Grotesque and excremental humour : Monty Python's Meaning of Life

Udris, Janis January 1988 (has links)
The thesis represents an attempt to bring together theoretical and empirical work on (grotesque/excremental) humour. The first two sections are consequently concerned with the history and theorisation of the grotesque/excremental and with the prevalent ways of analysing the comedic. It was decided that a 'history' of Monty Python would constitute too long a digression, and so only a brief account of Terry Gilliam's links with the grotesque is included. Two further section then deal with some of the research on the comedic which has been done and with audience research methodologies. It is worth noting a shift which took place in the course of work on this thesis, from a concern with highly individuated responses (reflecting the centrality of psychoanalytic explications of the comedic) to an eventual decision to concentrate on a 'readerresponse' approach.

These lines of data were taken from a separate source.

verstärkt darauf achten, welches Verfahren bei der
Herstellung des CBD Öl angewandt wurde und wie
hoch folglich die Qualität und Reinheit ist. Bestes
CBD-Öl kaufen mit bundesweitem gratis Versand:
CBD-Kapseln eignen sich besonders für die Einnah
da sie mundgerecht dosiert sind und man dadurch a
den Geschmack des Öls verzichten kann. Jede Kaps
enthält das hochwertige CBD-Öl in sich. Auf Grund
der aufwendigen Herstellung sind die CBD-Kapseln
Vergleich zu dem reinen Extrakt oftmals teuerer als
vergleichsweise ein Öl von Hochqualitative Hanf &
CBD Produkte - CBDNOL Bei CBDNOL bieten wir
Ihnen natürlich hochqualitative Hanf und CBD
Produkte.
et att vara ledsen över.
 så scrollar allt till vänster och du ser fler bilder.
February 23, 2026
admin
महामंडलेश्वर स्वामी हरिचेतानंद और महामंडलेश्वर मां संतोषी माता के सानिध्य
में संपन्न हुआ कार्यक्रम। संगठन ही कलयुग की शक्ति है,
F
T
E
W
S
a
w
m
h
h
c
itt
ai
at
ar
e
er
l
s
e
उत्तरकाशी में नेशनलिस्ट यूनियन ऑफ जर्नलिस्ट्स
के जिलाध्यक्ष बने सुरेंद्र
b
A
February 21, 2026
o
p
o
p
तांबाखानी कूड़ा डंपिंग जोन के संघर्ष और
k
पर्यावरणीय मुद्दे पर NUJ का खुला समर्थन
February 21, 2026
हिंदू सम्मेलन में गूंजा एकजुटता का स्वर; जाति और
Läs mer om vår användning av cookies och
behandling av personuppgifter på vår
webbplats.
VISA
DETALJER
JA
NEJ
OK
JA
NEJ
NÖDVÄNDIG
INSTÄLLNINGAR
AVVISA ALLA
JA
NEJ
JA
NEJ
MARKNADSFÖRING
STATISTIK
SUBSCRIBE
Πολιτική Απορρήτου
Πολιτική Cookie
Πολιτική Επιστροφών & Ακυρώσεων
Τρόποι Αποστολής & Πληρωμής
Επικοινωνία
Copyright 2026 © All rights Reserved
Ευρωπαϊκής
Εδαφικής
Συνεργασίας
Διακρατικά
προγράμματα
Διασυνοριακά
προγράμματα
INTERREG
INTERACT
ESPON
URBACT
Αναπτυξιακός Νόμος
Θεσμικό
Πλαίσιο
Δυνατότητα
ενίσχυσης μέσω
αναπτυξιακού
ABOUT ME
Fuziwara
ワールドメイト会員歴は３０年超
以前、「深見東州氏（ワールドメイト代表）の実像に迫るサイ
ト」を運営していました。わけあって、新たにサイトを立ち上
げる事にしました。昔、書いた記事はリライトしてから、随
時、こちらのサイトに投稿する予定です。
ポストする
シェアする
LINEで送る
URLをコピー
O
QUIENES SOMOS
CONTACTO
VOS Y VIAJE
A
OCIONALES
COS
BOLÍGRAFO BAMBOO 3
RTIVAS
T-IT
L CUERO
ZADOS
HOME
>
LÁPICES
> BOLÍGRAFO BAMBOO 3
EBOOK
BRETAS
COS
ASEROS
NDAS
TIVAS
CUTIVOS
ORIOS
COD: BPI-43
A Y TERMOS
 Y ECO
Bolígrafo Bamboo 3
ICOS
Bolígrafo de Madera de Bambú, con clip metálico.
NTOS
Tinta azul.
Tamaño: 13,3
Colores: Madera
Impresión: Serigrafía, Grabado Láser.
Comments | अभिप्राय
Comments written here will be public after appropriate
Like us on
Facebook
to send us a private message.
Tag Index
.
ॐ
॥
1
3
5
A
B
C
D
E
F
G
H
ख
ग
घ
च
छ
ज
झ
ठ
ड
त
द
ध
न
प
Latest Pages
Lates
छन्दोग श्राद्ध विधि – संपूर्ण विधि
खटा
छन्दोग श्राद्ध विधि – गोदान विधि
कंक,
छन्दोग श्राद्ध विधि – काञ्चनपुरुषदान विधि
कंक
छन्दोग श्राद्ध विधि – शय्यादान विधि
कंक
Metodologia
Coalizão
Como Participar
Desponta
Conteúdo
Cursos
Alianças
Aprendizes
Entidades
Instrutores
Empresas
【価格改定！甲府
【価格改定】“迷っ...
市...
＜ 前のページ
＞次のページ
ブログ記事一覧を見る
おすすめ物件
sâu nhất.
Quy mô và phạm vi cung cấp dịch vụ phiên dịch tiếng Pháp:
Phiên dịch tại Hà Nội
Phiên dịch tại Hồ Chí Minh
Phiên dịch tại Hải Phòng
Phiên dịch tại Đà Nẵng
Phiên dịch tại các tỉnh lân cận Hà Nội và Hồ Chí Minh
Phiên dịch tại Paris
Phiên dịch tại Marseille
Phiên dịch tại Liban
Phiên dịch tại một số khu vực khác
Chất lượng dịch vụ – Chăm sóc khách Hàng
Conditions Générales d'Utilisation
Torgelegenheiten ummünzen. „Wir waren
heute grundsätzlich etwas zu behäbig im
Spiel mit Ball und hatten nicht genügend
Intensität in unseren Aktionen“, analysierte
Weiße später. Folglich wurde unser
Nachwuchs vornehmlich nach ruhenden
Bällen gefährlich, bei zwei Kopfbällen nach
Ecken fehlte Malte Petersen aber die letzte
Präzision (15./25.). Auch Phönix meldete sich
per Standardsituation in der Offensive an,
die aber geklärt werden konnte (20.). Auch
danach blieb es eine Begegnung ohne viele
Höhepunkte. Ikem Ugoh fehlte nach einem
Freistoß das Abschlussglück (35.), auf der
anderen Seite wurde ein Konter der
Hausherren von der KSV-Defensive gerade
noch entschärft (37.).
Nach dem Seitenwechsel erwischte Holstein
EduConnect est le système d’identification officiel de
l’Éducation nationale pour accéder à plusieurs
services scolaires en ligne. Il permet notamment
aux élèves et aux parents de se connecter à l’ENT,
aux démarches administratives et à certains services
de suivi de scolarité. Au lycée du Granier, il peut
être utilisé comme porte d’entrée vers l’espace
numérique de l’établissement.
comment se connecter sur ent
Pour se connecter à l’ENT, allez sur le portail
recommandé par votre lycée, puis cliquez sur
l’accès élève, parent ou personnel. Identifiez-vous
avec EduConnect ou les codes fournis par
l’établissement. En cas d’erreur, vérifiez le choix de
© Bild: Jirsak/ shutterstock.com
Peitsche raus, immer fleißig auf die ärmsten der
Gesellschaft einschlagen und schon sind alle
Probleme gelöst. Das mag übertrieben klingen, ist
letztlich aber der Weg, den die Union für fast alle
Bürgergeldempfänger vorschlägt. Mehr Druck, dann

The rationale for this shift is discussed in Section 5, and briefly in Section 6. The empirical heart of the research is, then, an analysis of a transcript of six hours of taped interviews/discussions about responses to Monty Python's Meaning of Life. These are supplemented by the results of Humour Appreciation Tests and Mood Adjective Check Lists administered under standard conditions to the respondents watching the film. While there can be no question of 'proof', particularly in a field in which psychoanalytic mechanisms are arguably crucial, results of the empirical study indicate that the humour of Meaning of Life functions to reduce anxiety, and that the mechanism by which this occurs conforms to a Freudian repression model. Over and above this, however, - the work of David Morley and Janice Radway is worth evoking here - the detailed account of audience response also furnishes data for further enquiry about how and why 'real' respondents do or do not find grotesque and excremental humour 'funny'.